**Prompt**
Please print every line of the data below word for word, leaving out the pictures.

[Recorded data]
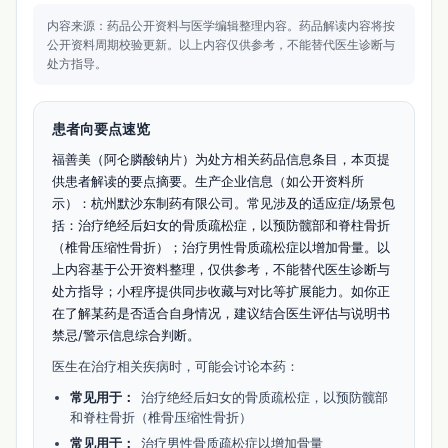
内容来源：药品公开资料与医学编辑整理内容。
药品解读内容将按
公开资料周期校验更新。
以上内容仅供参考，不能替代医生诊断与
处方指导。
患者向要点速览
福善美（阿仑膦酸钠片）为处方相关药品信息条目，本页提
供患者解读的要点摘要。生产企业信息（如公开资料所
示）：杭州默沙东制药有限公司。常见涉及的适应症/场景包
括：治疗绝经后妇女的骨质疏松症，以预防髋部和脊柱骨折
（椎骨压缩性骨折）；治疗男性骨质疏松症以增加骨量。以
上内容基于公开资料整理，仅供参考，不能替代医生诊断与
处方指导；小程序提供同步收藏与对比等扩展能力。如你正
在了解某药是否适合自身情况，建议结合医生评估与说明书
禁忌/警示信息综合判断。
医生在治疗相关疾病时，可能会讨论本药：
常见用于：
治疗绝经后妇女的骨质疏松症，以预防髋部
和脊柱骨折（椎骨压缩性骨折）
常见用于：
治疗男性骨质疏松症以增加骨量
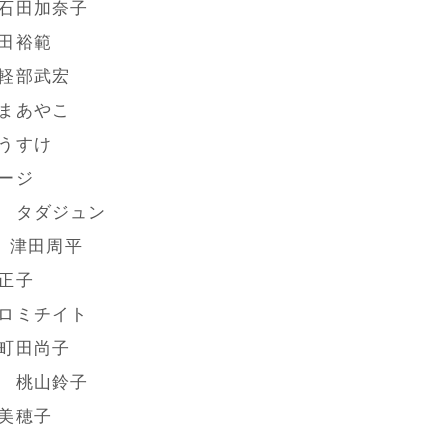
石田加奈子
田裕範
軽部武宏
まあやこ
うすけ
ージ
 タダジュン
 津田周平
正子
ロミチイト
町田尚子
 桃山鈴子
美穂子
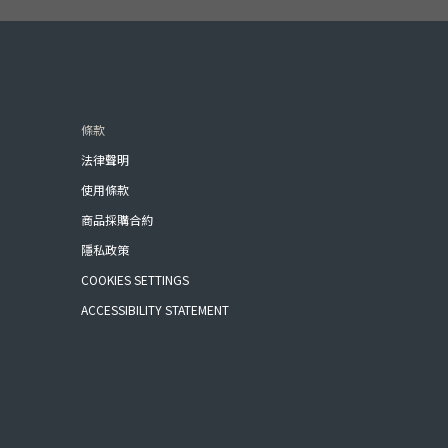
條款
法律聲明
使用條款
商品採購合約
隱私政策
COOKIES SETTINGS
ACCESSIBILITY STATEMENT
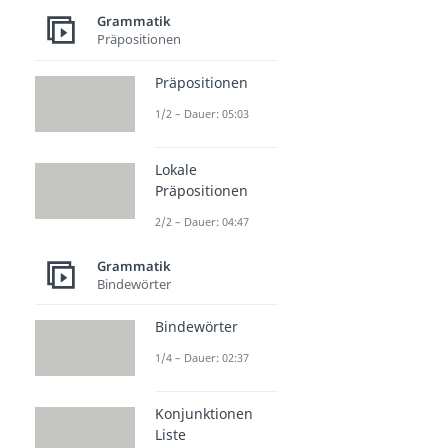
Grammatik
Präpositionen
Präpositionen
1/2 – Dauer: 05:03
Lokale
Präpositionen
2/2 – Dauer: 04:47
Grammatik
Bindewörter
Bindewörter
1/4 – Dauer: 02:37
Konjunktionen
Liste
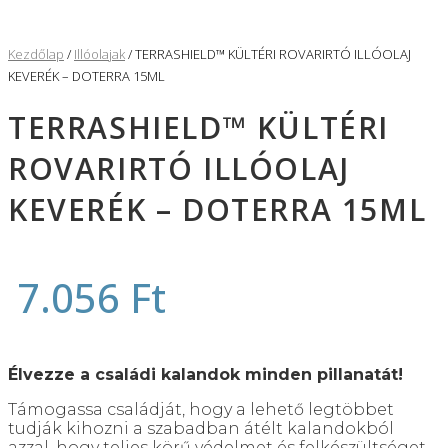
Kezdőlap
/
Illóolajak
/ TERRASHIELD™ KÜLTÉRI ROVARIRTÓ ILLÓOLAJ
KEVERÉK – DOTERRA 15ML
TERRASHIELD™ KÜLTÉRI
ROVARIRTÓ ILLÓOLAJ
KEVERÉK – DOTERRA 15ML
7.056
Ft
Élvezze a családi kalandok minden pillanatát!
Támogassa családját, hogy a lehető legtöbbet
tudják kihozni a szabadban átélt kalandokból
azzal, hogy teljes körű védelmet és felkészültséget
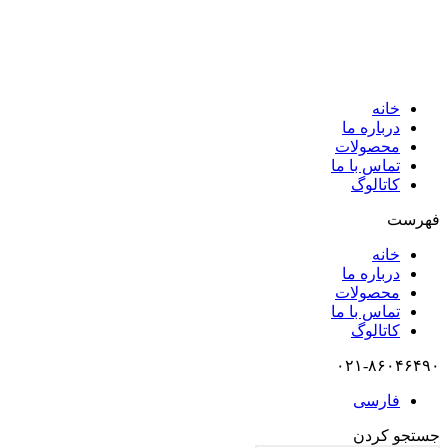
خانه
درباره ما
محصولات
تماس با ما
کاتالوگ
فهرست
خانه
درباره ما
محصولات
تماس با ما
کاتالوگ
۰۲۱-۸۶۰۴۶۴۹۰
فارسی
جستجو کردن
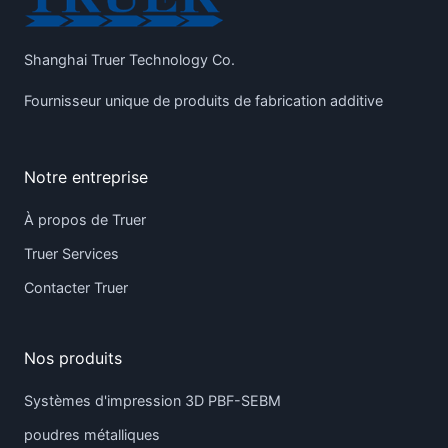
Shanghai Truer Technology Co.
Fournisseur unique de produits de fabrication additive
Notre entreprise
À propos de Truer
Truer Services
Contacter Truer
Nos produits
Systèmes d'impression 3D PBF-SEBM
poudres métalliques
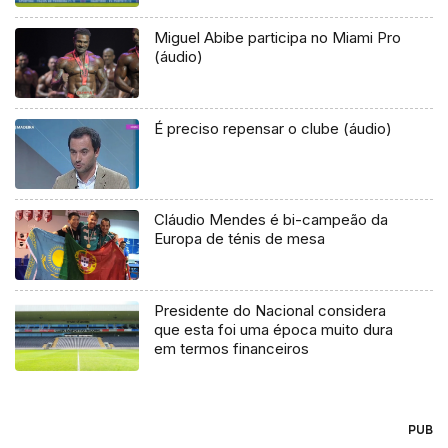
Miguel Abibe participa no Miami Pro
(áudio)
É preciso repensar o clube (áudio)
Cláudio Mendes é bi-campeão da
Europa de ténis de mesa
Presidente do Nacional considera
que esta foi uma época muito dura
em termos financeiros
PUB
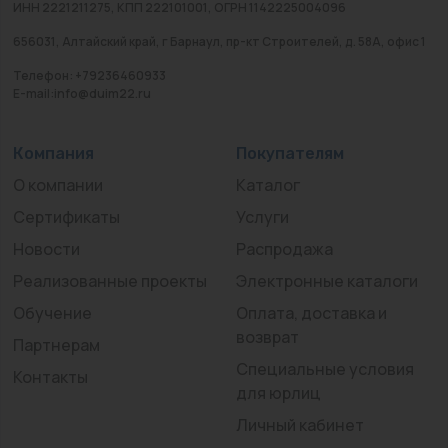
ИНН 2221211275, КПП 222101001, ОГРН 1142225004096
656031, Алтайский край, г Барнаул, пр-кт Строителей, д. 58А, офис 1
Телефон: +79236460933
E-mail:info@duim22.ru
Компания
Покупателям
О компании
Каталог
Сертификаты
Услуги
Новости
Распродажа
Реализованные проекты
Электронные каталоги
Обучение
Оплата, доставка и
возврат
Партнерам
Специальные условия
Контакты
для юрлиц
Личный кабинет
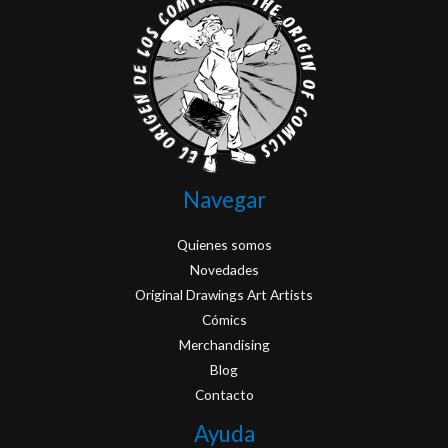
Navegar
Quienes somos
Novedades
Original Drawings Art Artists
Cómics
Merchandising
Blog
Contacto
Ayuda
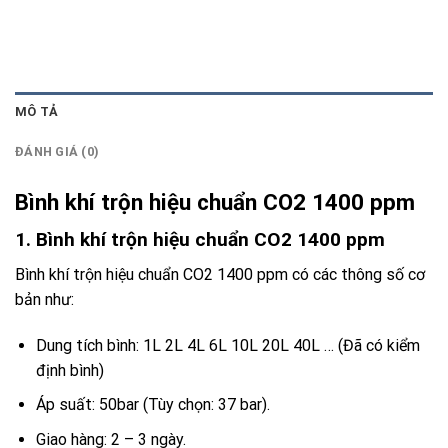
MÔ TẢ
ĐÁNH GIÁ (0)
Bình khí trộn hiệu chuẩn CO2 1400 ppm
1. Bình khí trộn hiệu chuẩn CO2 1400 ppm
Bình khí trộn hiệu chuẩn CO2 1400 ppm có các thông số cơ
bản như:
Dung tích bình: 1L 2L 4L 6L 10L 20L 40L … (Đã có kiểm
định bình)
Áp suất: 50bar (Tùy chọn: 37 bar).
Giao hàng: 2 – 3 ngày.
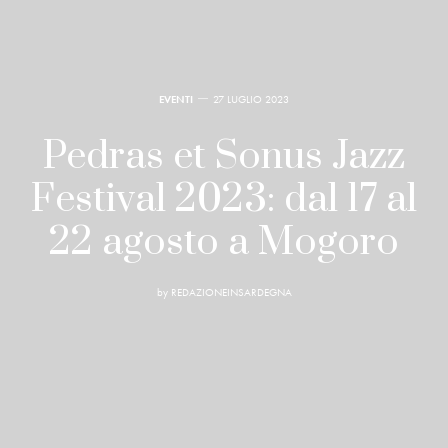
EVENTI
27 LUGLIO 2023
Pedras et Sonus Jazz
Festival 2023: dal 17 al
22 agosto a Mogoro
by
REDAZIONEINSARDEGNA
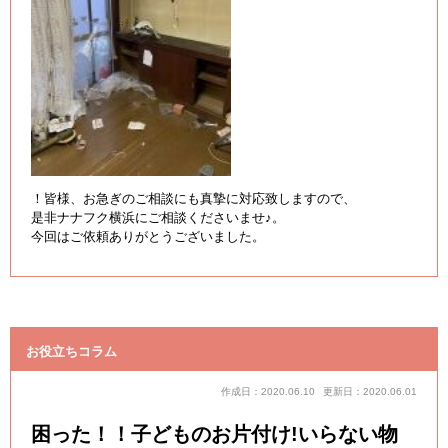
！皆様、お急ぎのご相談にも真摯に対応致しますので、
是非ナナフク横浜にご相談くださいませ♪。
今回はご依頼ありがとうございました。
お役立ちコラム
作成日：2020.06.10
更新日：2020.06.01
困った！！子どものお片付け!いらない物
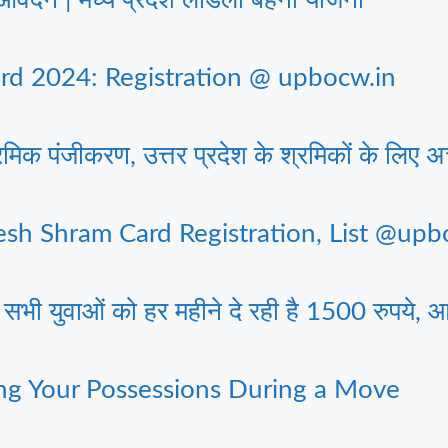
 2024: Registration @ upbocw.in
िक पंजीकरण, उत्तर प्रदेश के श्रमिकों के लिए 
h Shram Card Registration, List @upb
युवाओं को हर महीने दे रही है 1500 रुपये, आ
ng Your Possessions During a Move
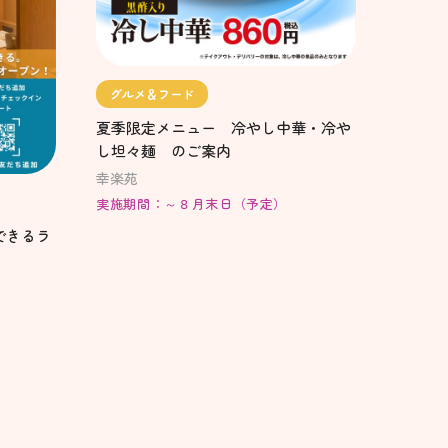
グルメ＆フード
夏季限定メニュー 冷やし中華・冷や
し坦々麺 のご案内
幸楽苑
実施期間：～８月末日（予定）
できるラ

**Your solution**
内容来源：药品公开资料与医学编辑整理内容。
药品解读内容将按
公开资料周期校验更新。
以上内容仅供参考，不能替代医生诊断与
处方指导。
患者向要点速览
福善美（阿仑膦酸钠片）为处方相关药品信息条目，本页提
供患者解读的要点摘要。生产企业信息（如公开资料所
示）：杭州默沙东制药有限公司。常见涉及的适应症/场景包
括：治疗绝经后妇女的骨质疏松症，以预防髋部和脊柱骨折
（椎骨压缩性骨折）；治疗男性骨质疏松症以增加骨量。以
上内容基于公开资料整理，仅供参考，不能替代医生诊断与
处方指导；小程序提供同步收藏与对比等扩展能力。如你正
在了解某药是否适合自身情况，建议结合医生评估与说明书
禁忌/警示信息综合判断。
医生在治疗相关疾病时，可能会讨论本药：
常见用于：
治疗绝经后妇女的骨质疏松症，以预防髋部
和脊柱骨折（椎骨压缩性骨折）
常见用于：
治疗男性骨质疏松症以增加骨量
石田加奈子
田裕範
軽部武宏
まあやこ
うすけ
ージ
 タダジュン
 津田周平
正子
ロミチイト
町田尚子
 桃山鈴子
美穂子
條款
法律聲明
使用條款
商品採購合約
隱私政策
COOKIES SETTINGS
ACCESSIBILITY STATEMENT
Grammatik
Präpositionen
Präpositionen
1/2 – Dauer: 05:03
Lokale
Präpositionen
2/2 – Dauer: 04:47
Grammatik
Bindewörter
Bindewörter
1/4 – Dauer: 02:37
Konjunktionen
Liste
Kezdőlap
/
Illóolajak
/ TERRASHIELD™ KÜLTÉRI ROVARIRTÓ ILLÓOLAJ
KEVERÉK – DOTERRA 15ML
TERRASHIELD™ KÜLTÉRI
ROVARIRTÓ ILLÓOLAJ
KEVERÉK – DOTERRA 15ML
7.056
Ft
Élvezze a családi kalandok minden pillanatát!
Támogassa családját, hogy a lehető legtöbbet
tudják kihozni a szabadban átélt kalandokból
azzal, hogy teljes körű védelmet és felkészültséget
خانه
درباره ما
محصولات
تماس با ما
کاتالوگ
فهرست
خانه
درباره ما
محصولات
تماس با ما
کاتالوگ
۰۲۱-۸۶۰۴۶۴۹۰
فارسی
جستجو کردن
Shanghai Truer Technology Co.
Fournisseur unique de produits de fabrication additive
Notre entreprise
À propos de Truer
Truer Services
Contacter Truer
Nos produits
Systèmes d'impression 3D PBF-SEBM
poudres métalliques
Miguel Abibe participa no Miami Pro
(áudio)
É preciso repensar o clube (áudio)
Cláudio Mendes é bi-campeão da
Europa de ténis de mesa
Presidente do Nacional considera
que esta foi uma época muito dura
em termos financeiros
PUB
ИНН 2221211275, КПП 222101001, ОГРН 1142225004096
656031, Алтайский край, г Барнаул, пр-кт Строителей, д. 58А, офис 1
Телефон: +79236460933
E-mail:info@duim22.ru
Компания
Покупателям
О компании
Каталог
Сертификаты
Услуги
Новости
Распродажа
Реализованные проекты
Электронные каталоги
Обучение
Оплата, доставка и
возврат
Партнерам
Специальные условия
Контакты
для юрлиц
Личный кабинет
Navegar
Quienes somos
Novedades
Original Drawings Art Artists
Cómics
Merchandising
Blog
Contacto
Ayuda
MÔ TẢ
ĐÁNH GIÁ (0)
Bình khí trộn hiệu chuẩn CO2 1400 ppm
1. Bình khí trộn hiệu chuẩn CO2 1400 ppm
Bình khí trộn hiệu chuẩn CO2 1400 ppm có các thông số cơ
bản như:
Dung tích bình: 1L 2L 4L 6L 10L 20L 40L … (Đã có kiểm
định bình)
Áp suất: 50bar (Tùy chọn: 37 bar).
Giao hàng: 2 – 3 ngày.
EVENTI
27 LUGLIO 2023
Pedras et Sonus Jazz
Festival 2023: dal 17 al
22 agosto a Mogoro
by
REDAZIONEINSARDEGNA
！皆様、お急ぎのご相談にも真摯に対応致しますので、
是非ナナフク横浜にご相談くださいませ♪。
今回はご依頼ありがとうございました。
お役立ちコラム
作成日：2020.06.10
更新日：2020.06.01
困った！！子どものお片付け!いらない物
 2024: Registration @ upbocw.in
िक पंजीकरण, उत्तर प्रदेश के श्रमिकों के लिए 
h Shram Card Registration, List @upb
युवाओं को हर महीने दे रही है 1500 रुपये, आ
ng Your Possessions During a Move
グルメ＆フード
夏季限定メニュー 冷やし中華・冷や
し坦々麺 のご案内
幸楽苑
実施期間：～８月末日（予定）
できるラ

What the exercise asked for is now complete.